Introduction··backtesting, bt-series, python-ecosystem

The barriers to entry for quantitative trading research have fallen dramatically over the past decade. Many trading platform products promise built-in backtesting capabilities, often touting their robustness credentials. And for those who are not using a trading platform, Python and open-source libraries such as Backtrader, Zipline, VectorBT, and various pandas-based frameworks have made it possible for individuals with modest programming skills to construct, test, and evaluate systematic trading strategies. This accessibility has been widely celebrated as a democratising force in financial markets.

But accessibility and rigour are not synonymous. The ease with which a backtested equity curve can be produced has led to a proliferation of strategy research that ranges from mildly optimistic to grossly unrealistic. Individual backtest errors are not the central issue; the ecosystem of tools, data sources, educational materials, and community conventions systematically biases users toward overestimating strategy performance. The typical retail back-tester does not know what they are not modelling. The tools do nothing to tell them.

This paper catalogues the principal failure modes of backtesting as commonly practised, with particular emphasis on areas where the gap between simulation and reality is largest and least understood.
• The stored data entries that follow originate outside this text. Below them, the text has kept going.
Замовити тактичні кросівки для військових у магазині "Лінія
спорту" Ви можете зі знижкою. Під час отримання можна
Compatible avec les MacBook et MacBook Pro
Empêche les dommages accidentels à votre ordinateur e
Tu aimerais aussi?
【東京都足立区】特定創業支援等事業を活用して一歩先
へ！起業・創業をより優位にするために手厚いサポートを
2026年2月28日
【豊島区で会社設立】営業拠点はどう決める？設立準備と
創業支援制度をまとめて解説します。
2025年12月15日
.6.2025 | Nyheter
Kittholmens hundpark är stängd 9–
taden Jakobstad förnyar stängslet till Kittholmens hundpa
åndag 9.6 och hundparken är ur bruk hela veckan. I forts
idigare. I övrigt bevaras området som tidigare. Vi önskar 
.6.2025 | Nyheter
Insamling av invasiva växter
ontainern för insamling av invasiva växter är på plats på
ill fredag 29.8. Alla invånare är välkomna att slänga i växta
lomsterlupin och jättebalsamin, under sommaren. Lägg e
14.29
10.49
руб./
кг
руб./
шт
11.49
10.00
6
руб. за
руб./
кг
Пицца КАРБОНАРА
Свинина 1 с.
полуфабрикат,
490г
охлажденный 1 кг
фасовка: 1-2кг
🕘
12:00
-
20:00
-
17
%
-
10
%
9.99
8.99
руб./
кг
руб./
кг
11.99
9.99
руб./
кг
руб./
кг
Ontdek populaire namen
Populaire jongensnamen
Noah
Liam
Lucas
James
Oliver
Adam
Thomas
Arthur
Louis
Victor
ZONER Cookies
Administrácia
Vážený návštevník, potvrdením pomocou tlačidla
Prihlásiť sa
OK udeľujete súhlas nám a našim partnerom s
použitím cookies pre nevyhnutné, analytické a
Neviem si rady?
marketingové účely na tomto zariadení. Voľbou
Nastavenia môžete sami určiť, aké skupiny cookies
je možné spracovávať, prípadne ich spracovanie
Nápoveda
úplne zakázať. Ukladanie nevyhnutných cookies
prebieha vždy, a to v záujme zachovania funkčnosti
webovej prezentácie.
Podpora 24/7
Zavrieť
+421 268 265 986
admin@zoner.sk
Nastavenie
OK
I give special attention to the under-examined problem of bar resolution (the information that is lost when price paths are compressed into OHLC bars, particularly at the daily level), which affects even strategies operating on longer timeframes, and to the pervasive data quality issues that contaminate results at the source level I also examine the limitations of the robustness testing methods that traders commonly rely upon to validate their results: Monte Carlo simulation, synthetic data generation, and walk-forward analysis. And I examine broader ecosystem factors, including the self-reinforcing dominance of Python, the monoculture of approaches encouraged by standard frameworks, and the tendency to treat signal generation in isolation from risk management and portfolio construction.

I should note at the outset that the criticisms presented here are not directed at Python as a programming language per se. Python is a capable general-purpose language with legitimate applications across many domains. My concern is with the ecosystem that has formed around it in the trading context: the libraries, the conventions, the educational materials, and the implicit assumptions absorbed by developers who adopt the dominant toolchain without sufficient critical examination.